Aslında asgari ücret çoktandır asgari falan da değildir. Çalışanların yarıya yakınının aldığı ücretin sıfatı asgari olabilir mi? Dahası; tam olarak hesaplanması mümkün olmayan kayıt dışı çalışanların oranının yüzde 30’un altında olmadığını SGK söylemektedir. Bunların asgari ücret falan almadıklarını tahmin etmek güç olmayacaktır. Yetmemektedir; yetkililerin ekonominin boğaz tokluğuna çalışan göçmenler olmadan ayakta duramayacağını ilan etmelerinin üstünden birkaç ay geçmiştir. Bunların kaçı asgari ücret alır? Ve patronlar pek cindir. Giderek çoğalan kuryelere “git şahıs şirketi ol, ben senden hizmet satın alayım” dedikleri birkaç haftalık haberdir. Bir de hızla yayılan bir galat-ı meşhur vardır ki, son günlerde bir işyerinde veya sektörde “en düşük” ve “en yüksek” asgari ücretten söz eden gazete haberlerine giderek daha sık rastlanabilmektedir. İnanmayıp Google aramasına başvuranları şu muazzam haber spotu beklemektedir: “En düşük asgari ücret maaşı ne kadar oldu?” 

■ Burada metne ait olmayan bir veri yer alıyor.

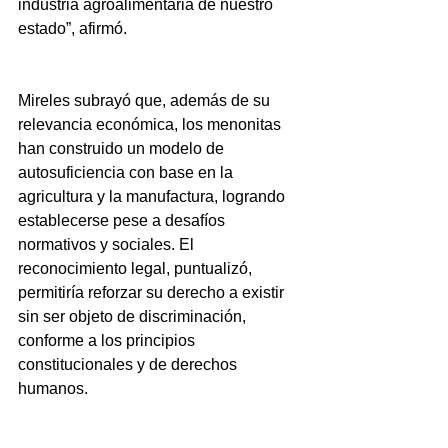
industria agroalimentaria de nuestro 
estado”, afirmó.
Mireles subrayó que, además de su 
relevancia económica, los menonitas 
han construido un modelo de 
autosuficiencia con base en la 
agricultura y la manufactura, logrando 
establecerse pese a desafíos 
normativos y sociales. El 
reconocimiento legal, puntualizó, 
permitiría reforzar su derecho a existir 
sin ser objeto de discriminación, 
conforme a los principios 
constitucionales y de derechos 
humanos.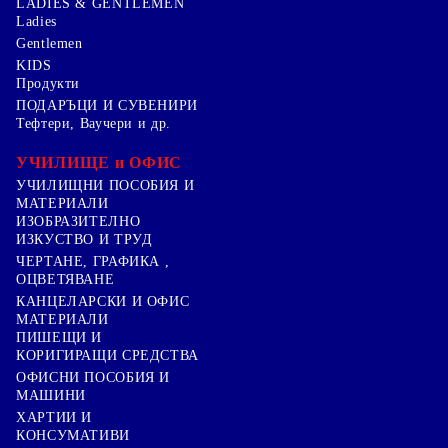
LADIES & GENTLEMEN
Ladies
Gentlemen
KIDS
Продукти
ПОДАРЪЦИ И СУВЕНИРИ
Тефтери, Ваучери и др.
УЧИЛИЩЕ и ОФИС
УЧИЛИЩНИ ПОСОБИЯ И
МАТЕРИАЛИ
ИЗОБРАЗИТЕЛНО
ИЗКУСТВО И ТРУД
ЧЕРТАНЕ, ГРАФИКА ,
ОЦВЕТЯВАНЕ
КАНЦЕЛАРСКИ И ОФИС
МАТЕРИАЛИ
ПИШЕЩИ И
КОРИГИРАЩИ СРЕДСТВА
ОФИСНИ ПОСОБИЯ И
МАШИНИ
ХАРТИИ И
КОНСУМАТИВИ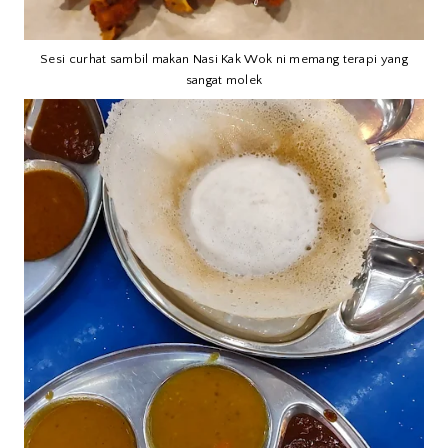
Sesi curhat sambil makan Nasi Kak Wok ni memang terapi yang
sangat molek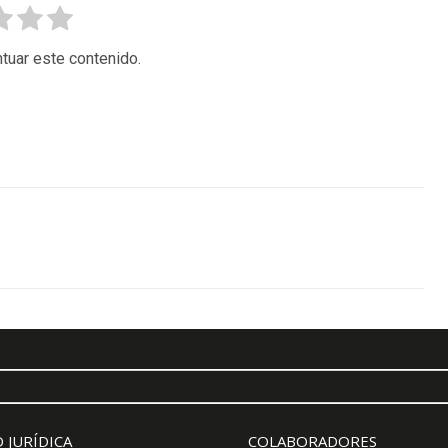
tuar este contenido.
 JURÍDICA
COLABORADORES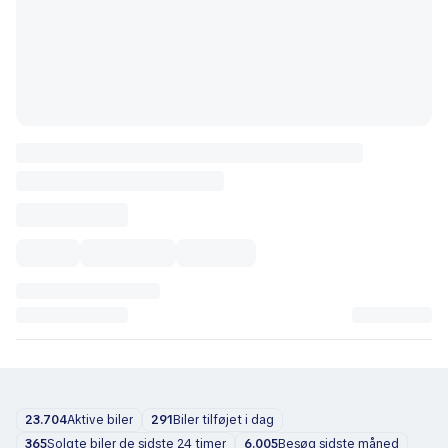
23.704
Aktive biler
291
Biler tilføjet i dag
365
Solgte biler de sidste 24 timer
6.005
Besøg sidste måned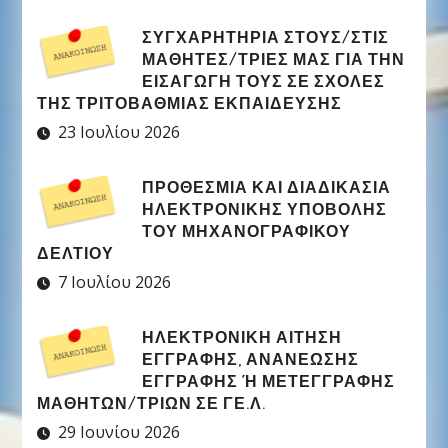
ΣΥΓΧΑΡΗΤΉΡΙΑ ΣΤΟΥΣ/ΣΤΙΣ
ΜΑΘΗΤΈΣ/ΤΡΙΕΣ ΜΑΣ ΓΙΑ ΤΗΝ
ΕΙΣΑΓΩΓΉ ΤΟΥΣ ΣΕ ΣΧΟΛΈΣ
ΤΗΣ ΤΡΙΤΟΒΆΘΜΙΑΣ ΕΚΠΑΊΔΕΥΣΗΣ
23 Ιουλίου 2026
ΠΡΟΘΕΣΜΊΑ ΚΑΙ ΔΙΑΔΙΚΑΣΊΑ
ΗΛΕΚΤΡΟΝΙΚΉΣ ΥΠΟΒΟΛΉΣ
ΤΟΥ ΜΗΧΑΝΟΓΡΑΦΙΚΟΎ
ΔΕΛΤΊΟΥ
7 Ιουλίου 2026
ΗΛΕΚΤΡΟΝΙΚΉ ΑΊΤΗΣΗ
ΕΓΓΡΑΦΉΣ, ΑΝΑΝΈΩΣΗΣ
ΕΓΓΡΑΦΉΣ Ή ΜΕΤΕΓΓΡΑΦΉΣ Μ
ΑΘΗΤΏΝ/ΤΡΙΏΝ ΣΕ ΓΕ.Λ.
29 Ιουνίου 2026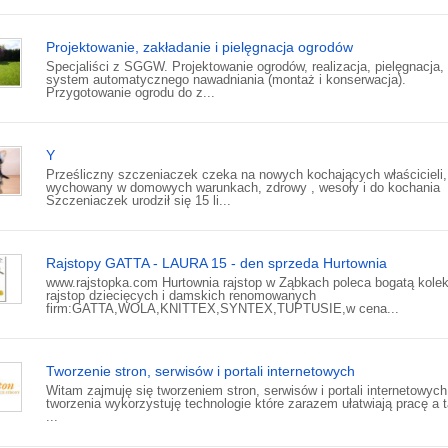
Projektowanie, zakładanie i pielęgnacja ogrodów
Specjaliści z SGGW. Projektowanie ogrodów, realizacja, pielęgnacja,
system automatycznego nawadniania (montaż i konserwacja).
Przygotowanie ogrodu do z...
Y
Prześliczny szczeniaczek czeka na nowych kochających właścicieli,
wychowany w domowych warunkach, zdrowy , wesoły i do kochania
Szczeniaczek urodził się 15 li...
Rajstopy GATTA - LAURA 15 - den sprzeda Hurtownia
www.rajstopka.com Hurtownia rajstop w Ząbkach poleca bogatą kolek
rajstop dziecięcych i damskich renomowanych
firm:GATTA,WOLA,KNITTEX,SYNTEX,TUPTUSIE,w cena...
Tworzenie stron, serwisów i portali internetowych
Witam zajmuję się tworzeniem stron, serwisów i portali internetowych
tworzenia wykorzystuję technologie które zarazem ułatwiają pracę a 
...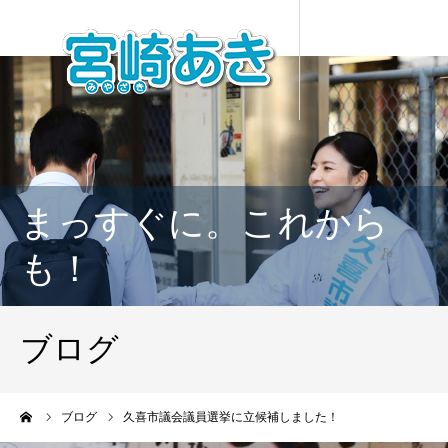
まっすぐに。これから
も！
ブログ
ーム
ブログ
久喜市議会議員選挙に立候補しました！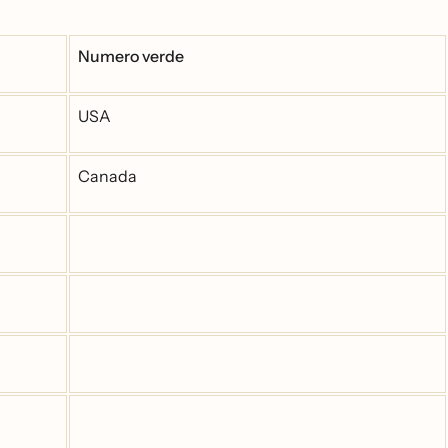
Numero verde
USA
Canada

Asgari ücret yalandır, ama işçi sınıfı gerçektir. Ücret yalanı işçileri gerçekliğe, ülkemizi işçi gerçeğine yaklaştırmaktadır.

Tekrarlarsak, bütün bunlar işçilerin örgütsüzlüğüne güvenmekten ileri gelmektedir. Bugün düzenin temel varsayımı işçi diye bir insan türünün göz ardı edilebileceğine dayanmaktadır. Bunun bir kısmı aptalcadır, çünkü her şeyi var eden kaynak emektir ve bu gerçek yalnızca aptallar tarafından unutulabilir. 

Bir kısmı ise bize çözüm anahtarını verir: Toplumun büyük çoğunluğunu oluşturan işçiler örgütsüz kaldıkları sürece bir kalabalıktan öteye geçememekte ve aptallığın her türü egemenliğini ilan etmektedir. İşçilerin gücünün anahtarı örgütlenmektir. Bu akıl ve insanlık dışı duruma son verecek olan da emekçilerin örgütlenmesinden başka bir şey değildir. Çok alametler belirdi.